* _To-do item_: Please reproduce the passage on how the idea for the Essex book came about, word for word and in full.

* _Exercise passage_:
----

It began in the summer of 1997. I never seem to get much writing done in the summer. Nantucket is a madhouse in July and August, and for me it's been a time for sculpting an existing manuscript rather than creating a new one. That said, I was desperately trying to finish up a book called Abram's Eyes, about the island's Native American legacy. All summer I'd been wrestling with the epilogue. I was attempting to link the Indians' myths of Maushop—a friendly giant who finally turns on his own family, beating his wife and transforming his children into killer whales—to Herman Melville's myth-making use of the Essex disaster, in which the whaleman's normally benign prey, the mammoth sperm whale, unaccountably attacks and sinks a Nantucket whaleship, but it just wasn't working.
It was during a family vacation in Maine that it came to me: how to finish the book I was working on and how to start the next one. We were sailing a chartered boat in Maine's Penobscot Bay when I found myself thinking less about the whale and more about the men and what had happened to them after the attack. Then it hit me, the scene with which I would begin In the Heart of the Sea: two emaciated survivors found sucking the marrow from the bones of their dead shipmates. With the bones leading the way, I saw with a startling, almost instantaneous clarity that the Essex was something more than the whaling yarn that inspired Moby-Dick, it was one of the greatest survival tales ever told.

----

* _Given information_:
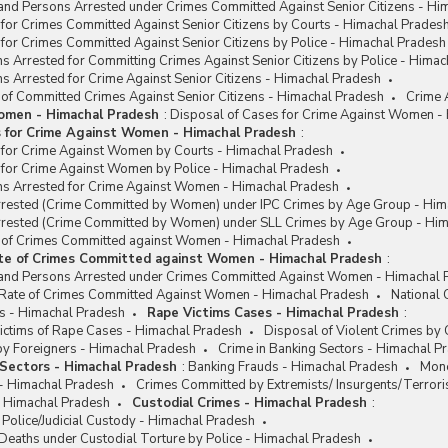
and Persons Arrested under Crimes Committed Against Senior Citizens - Hi
for Crimes Committed Against Senior Citizens by Courts - Himachal Prades
for Crimes Committed Against Senior Citizens by Police - Himachal Pradesh
s Arrested for Committing Crimes Against Senior Citizens by Police - Hima
s Arrested for Crime Against Senior Citizens - Himachal Pradesh
 of Committed Crimes Against Senior Citizens - Himachal Pradesh
Crime 
omen - Himachal Pradesh
:
Disposal of Cases for Crime Against Women -
s for Crime Against Women - Himachal Pradesh
:
 for Crime Against Women by Courts - Himachal Pradesh
 for Crime Against Women by Police - Himachal Pradesh
ns Arrested for Crime Against Women - Himachal Pradesh
rested (Crime Committed by Women) under IPC Crimes by Age Group - Him
rested (Crime Committed by Women) under SLL Crimes by Age Group - Him
e of Crimes Committed against Women - Himachal Pradesh
ate of Crimes Committed against Women - Himachal Pradesh
:
and Persons Arrested under Crimes Committed Against Women - Himachal 
/ Rate of Crimes Committed Against Women - Himachal Pradesh
National
s - Himachal Pradesh
Rape Victims Cases - Himachal Pradesh
:
ctims of Rape Cases - Himachal Pradesh
Disposal of Violent Crimes by
y Foreigners - Himachal Pradesh
Crime in Banking Sectors - Himachal P
 Sectors - Himachal Pradesh
:
Banking Frauds - Himachal Pradesh
Mone
 - Himachal Pradesh
Crimes Committed by Extremists/ Insurgents/Terrori
- Himachal Pradesh
Custodial Crimes - Himachal Pradesh
:
 Police/Judicial Custody - Himachal Pradesh
Deaths under Custodial Torture by Police - Himachal Pradesh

----

* _Answer section_:
It began in the summer of 1997. I never seem to get much writing done in the summer. Nantucket is a madhouse in July and August, and for me it's been a time for sculpting an existing manuscript rather than creating a new one. That said, I was desperately trying to finish up a book called Abram's Eyes, about the island's Native American legacy. All summer I'd been wrestling with the epilogue. I was attempting to link the Indians' myths of Maushop—a friendly giant who finally turns on his own family, beating his wife and transforming his children into killer whales—to Herman Melville's myth-making use of the Essex disaster, in which the whaleman's normally benign prey, the mammoth sperm whale, unaccountably attacks and sinks a Nantucket whaleship, but it just wasn't working.
It was during a family vacation in Maine that it came to me: how to finish the book I was working on and how to start the next one. We were sailing a chartered boat in Maine's Penobscot Bay when I found myself thinking less about the whale and more about the men and what had happened to them after the attack. Then it hit me, the scene with which I would begin In the Heart of the Sea: two emaciated survivors found sucking the marrow from the bones of their dead shipmates. With the bones leading the way, I saw with a startling, almost instantaneous clarity that the Essex was something more than the whaling yarn that inspired Moby-Dick, it was one of the greatest survival tales ever told.